While I agree that the second half holds merit, I think it's wrong to hang
that on the internet itself. I definitely "watch" reddit sometimes, just
clicking pics links and skimming programming articles without really soaking
anything in.

I think that being online doesn't change the need for discretion when choosing
your information sources when you're attempting to do more than be passively
entertained.

------
jwesley
Having received the results of this article, I have ordered a printing of the
internet.

------
adityakothadiya
I would rather read more books online than reading paper ones.

Instead of paying $30 for printed book, I'd pay $5 for online book with no
ads.

Paper books are so one-way communication. Online books are interactive with
2-way communication abilities.

Picture is worth of 1000 words. So paper books now add images. Now video is
worth of 100,000 words. What's wrong in adding Videos in the book?

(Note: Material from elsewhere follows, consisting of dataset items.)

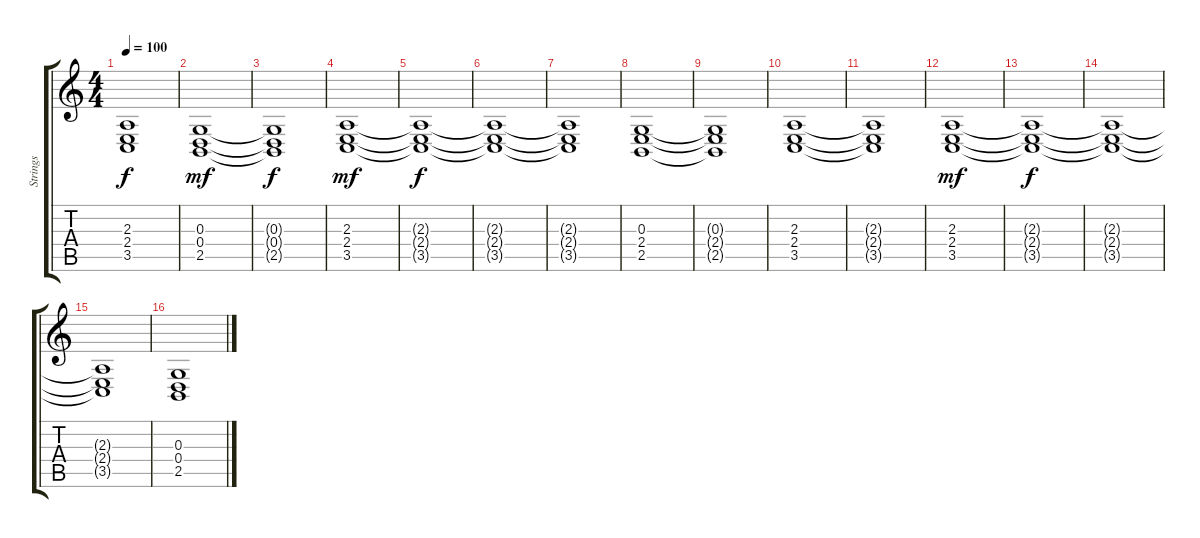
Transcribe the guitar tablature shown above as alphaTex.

\track ("Strings" "Strings") {instrument stringensemble2}
\staff {score tabs}
\tuning (E4 B3 G3 D3 A2 E2) {hide}
\ts (4 4)
\tempo 100
\clef g2
\ks c
(2.3{t} 2.4{t} 3.5{t}).1{dy f} |
(0.3 0.4 2.5).1{dy mf} |
(0.3{t} 0.4{t} 2.5{t}).1{dy f} |
(2.3 2.4 3.5).1{dy mf} |
(2.3{t} 2.4{t} 3.5{t}).1{dy f} |
(2.3{t} 2.4{t} 3.5{t}).1 |
(2.3{t} 2.4{t} 3.5{t}).1 |
(0.3 2.4 2.5).1 |
(0.3{t} 2.4{t} 2.5{t}).1 |
(2.3 2.4 3.5).1 |
(2.3{t} 2.4{t} 3.5{t}).1 |
(2.3 2.4 3.5).1{dy mf} |
(2.3{t} 2.4{t} 3.5{t}).1{dy f} |
(2.3{t} 2.4{t} 3.5{t}).1 |
(2.3{t} 2.4{t} 3.5{t}).1 |
(0.3 0.4 2.5).1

And most importantly, I cannot search something in paper books. That's the
single most reason all paper books should be converted into online books. That
advantage surpasses all these negligent disadvantages by huge margin.

My $0.02s of course!

------
paraschopra
I always read things which interest me by printing them. With HN there, it
becomes hard to read interesting stuff with concentration because you always
go back to HN pretty soon

------
bbq
For me, it would seem the Internet increases my knowledge while reading a good
book puts my mind to work. I guess it depends what you mean by smarter.